Co-Pilot
Ein Co-Pilot — in der aktuellen KI-Branche prominent gemacht durch Microsoft Copilot und GitHub Copilot — beschreibt ein KI-System, das neben dem Menschen arbeitet: Es assistiert, schlägt vor, automatisiert Teilschritte — aber der Mensch behält die Kontrolle und trifft die Entscheidung.
Die Metapher kommt aus der Luftfahrt: Der Copilot sitzt neben dem Kapitän, übernimmt Routineaufgaben und überwacht Systeme, aber der Kapitän hat das letzte Wort. Übertragen auf KI: GitHub Copilot schlägt Code-Zeilen vor, aber der Entwickler entscheidet, welche er übernimmt. Microsoft 365 Copilot fasst Meetings zusammen und erzeugt Folienentwürfe, aber der Mitarbeiter überprüft und finalisiert.
Hinter der freundlichen Metapher steckt eine strategische Positionierung: „Copilot" signalisiert Augmentation statt Replacement. Microsoft wählte den Namen bewusst, um Ängste vor Jobverlusten zu adressieren und Akzeptanz zu fördern.
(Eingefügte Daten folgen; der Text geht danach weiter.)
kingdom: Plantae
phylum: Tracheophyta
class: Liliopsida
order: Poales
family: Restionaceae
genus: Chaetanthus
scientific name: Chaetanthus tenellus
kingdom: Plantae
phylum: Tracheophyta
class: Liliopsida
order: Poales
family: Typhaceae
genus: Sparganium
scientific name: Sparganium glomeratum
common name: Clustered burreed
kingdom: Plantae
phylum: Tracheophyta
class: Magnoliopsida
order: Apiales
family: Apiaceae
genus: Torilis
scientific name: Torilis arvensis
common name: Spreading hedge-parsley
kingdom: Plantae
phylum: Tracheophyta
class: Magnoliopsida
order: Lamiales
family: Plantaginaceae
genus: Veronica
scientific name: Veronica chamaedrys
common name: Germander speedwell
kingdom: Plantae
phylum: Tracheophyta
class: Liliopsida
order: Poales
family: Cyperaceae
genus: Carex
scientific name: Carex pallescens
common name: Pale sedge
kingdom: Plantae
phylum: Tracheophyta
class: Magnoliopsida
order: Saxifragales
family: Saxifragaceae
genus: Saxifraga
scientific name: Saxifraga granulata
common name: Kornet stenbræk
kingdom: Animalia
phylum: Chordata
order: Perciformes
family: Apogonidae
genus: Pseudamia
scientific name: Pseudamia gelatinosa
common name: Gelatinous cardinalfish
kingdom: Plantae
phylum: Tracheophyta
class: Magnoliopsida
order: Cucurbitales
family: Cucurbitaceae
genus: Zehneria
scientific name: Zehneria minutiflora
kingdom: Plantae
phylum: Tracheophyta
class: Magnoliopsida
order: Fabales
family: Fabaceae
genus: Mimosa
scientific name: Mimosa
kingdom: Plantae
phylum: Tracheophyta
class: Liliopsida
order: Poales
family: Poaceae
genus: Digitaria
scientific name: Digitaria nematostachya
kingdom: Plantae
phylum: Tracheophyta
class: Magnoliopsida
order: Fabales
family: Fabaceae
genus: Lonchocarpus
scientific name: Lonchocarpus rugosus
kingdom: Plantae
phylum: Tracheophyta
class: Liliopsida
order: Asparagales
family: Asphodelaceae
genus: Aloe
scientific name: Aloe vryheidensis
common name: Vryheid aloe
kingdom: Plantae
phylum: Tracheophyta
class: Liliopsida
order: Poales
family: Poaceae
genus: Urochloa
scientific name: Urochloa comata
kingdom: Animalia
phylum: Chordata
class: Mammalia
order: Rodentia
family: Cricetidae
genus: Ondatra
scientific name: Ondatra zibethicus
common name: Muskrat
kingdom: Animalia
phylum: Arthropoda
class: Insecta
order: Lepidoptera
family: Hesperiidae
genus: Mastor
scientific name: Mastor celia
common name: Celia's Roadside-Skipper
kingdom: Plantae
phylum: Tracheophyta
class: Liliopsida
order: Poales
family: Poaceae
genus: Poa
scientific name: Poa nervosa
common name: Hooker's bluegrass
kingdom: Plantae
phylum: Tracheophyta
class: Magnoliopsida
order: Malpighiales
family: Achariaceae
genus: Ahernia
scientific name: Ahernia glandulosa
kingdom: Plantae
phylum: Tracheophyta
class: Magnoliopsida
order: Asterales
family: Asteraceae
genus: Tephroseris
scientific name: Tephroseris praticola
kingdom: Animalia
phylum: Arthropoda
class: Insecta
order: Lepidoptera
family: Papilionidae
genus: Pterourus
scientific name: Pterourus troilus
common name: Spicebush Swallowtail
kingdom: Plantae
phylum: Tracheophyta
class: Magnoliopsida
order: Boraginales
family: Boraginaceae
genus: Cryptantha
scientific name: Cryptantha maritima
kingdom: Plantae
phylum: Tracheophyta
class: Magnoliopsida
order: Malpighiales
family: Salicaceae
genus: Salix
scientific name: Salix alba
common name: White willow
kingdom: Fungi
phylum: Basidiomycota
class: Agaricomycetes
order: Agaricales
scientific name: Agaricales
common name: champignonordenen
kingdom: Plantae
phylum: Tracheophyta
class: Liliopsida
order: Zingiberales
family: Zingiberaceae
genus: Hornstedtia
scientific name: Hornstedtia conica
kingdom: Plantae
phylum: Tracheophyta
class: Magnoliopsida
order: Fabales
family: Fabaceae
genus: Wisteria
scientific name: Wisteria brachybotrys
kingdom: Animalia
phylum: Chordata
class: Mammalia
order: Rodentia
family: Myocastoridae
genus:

Technisch sind aktuelle Copiloten LLM-basierte Systeme mit Kontextzugang: GitHub Copilot sieht den geöffneten Code und die Projektstruktur. Microsoft 365 Copilot greift auf E-Mails, Dokumente und Kalender zu. Die Qualität hängt vom Kontext ab — je mehr relevante Informationen der Copilot „sieht", desto besser seine Vorschläge.
Die offene Frage: Bleibt die Copilot-Metapher dauerhaft, oder werden heutige Copiloten zu morgen Autopiloten? Andrew Ng prognostiziert, dass „Agentic AI" den Copilot schrittweise zum autonomen Agenten weiterentwickeln wird.